Text segment:
────────────────────

Chernobyl: Visiting a real ghost town


It wasn’t quite Halloween yet when I found myself walking through a real ghost town, through eerily quiet streets that were full of people and promise not all that long ago.

On a stunningly beautiful day in mid-October, I visited the Chernobyl Exclusion Zone,  a 1,000-square-mile area surrounding the nuclear reactor in the Ukraine that exploded in April 1986, the most devastating nuclear accident in world history. The disaster – which the former Soviet Union initially tried to downplay – led to the horrific radiation poisoning deaths of many first responders and long-term health consequences that many people in the region still face today.

Visitors to the Exclusion Zone must pass through checkpoints and wear a device that measures radiation picked up throughout the day. One day in the zone would be harmless, we were told; apparently, we absorbed more radiation on our seven-hour transatlantic flight.

The city of Chernobyl – which is 9 miles from the reactor – was our first stop upon entering the zone. Most of the homes there are caving in on themselves, with everyday items such as furniture and children’s blocks still visible through the missing windows and gaps created by the invasion of tree limbs.

────────────────────

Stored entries

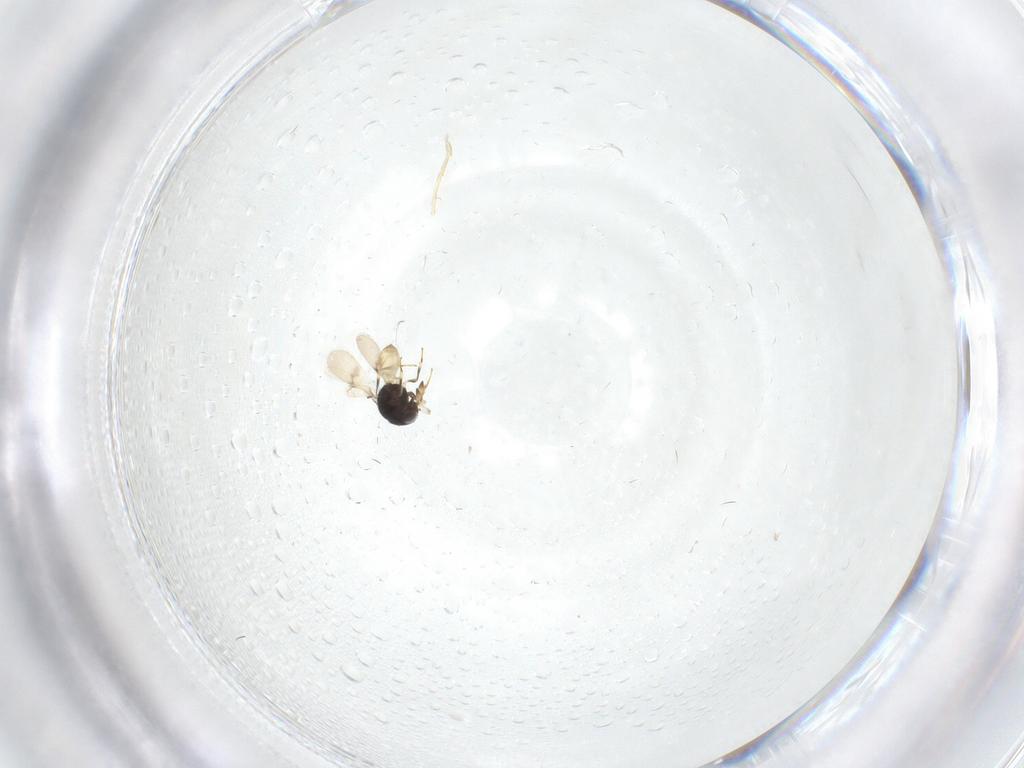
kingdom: Animalia
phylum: Arthropoda
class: Insecta
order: Hymenoptera
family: Scelionidae
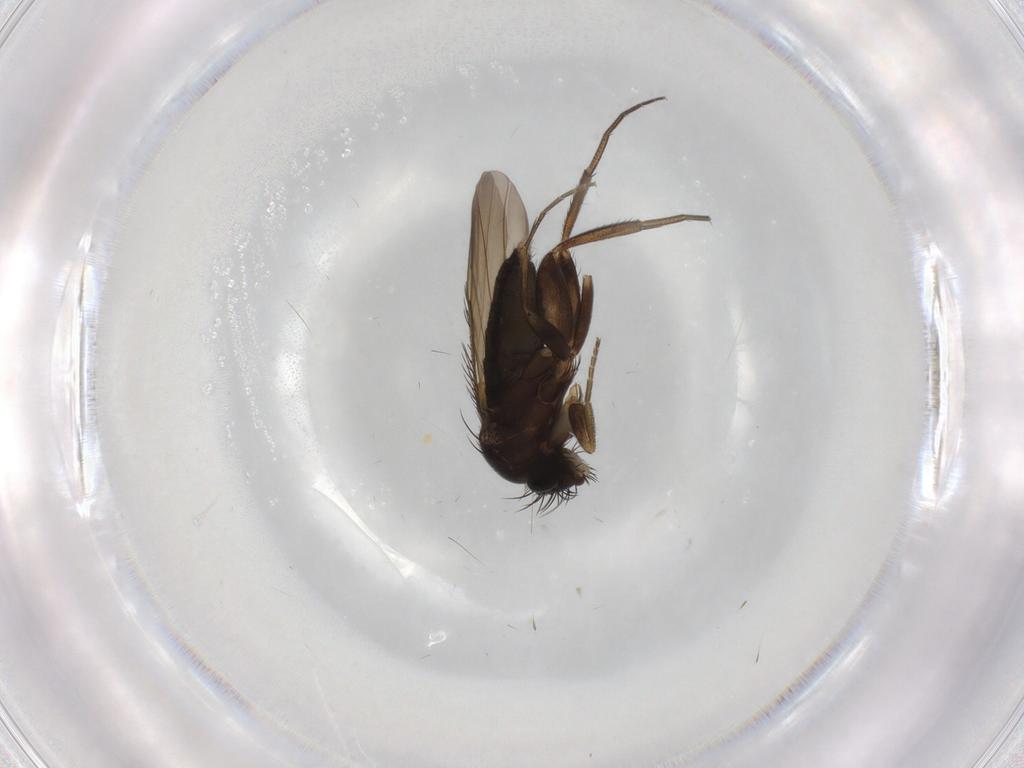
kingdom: Animalia
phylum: Arthropoda
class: Insecta
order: Diptera
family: Phoridae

────────────────────

Requirement: Rewrite the Chernobyl piece from "The city of" to "of tree limbs.", using "dishes" in place of "furniture".

Expected answer:
The city of Chernobyl – which is 9 miles from the reactor – was our first stop upon entering the zone. Most of the homes there are caving in on themselves, with everyday items such as dishes and children’s blocks still visible through the missing windows and gaps created by the invasion of tree limbs.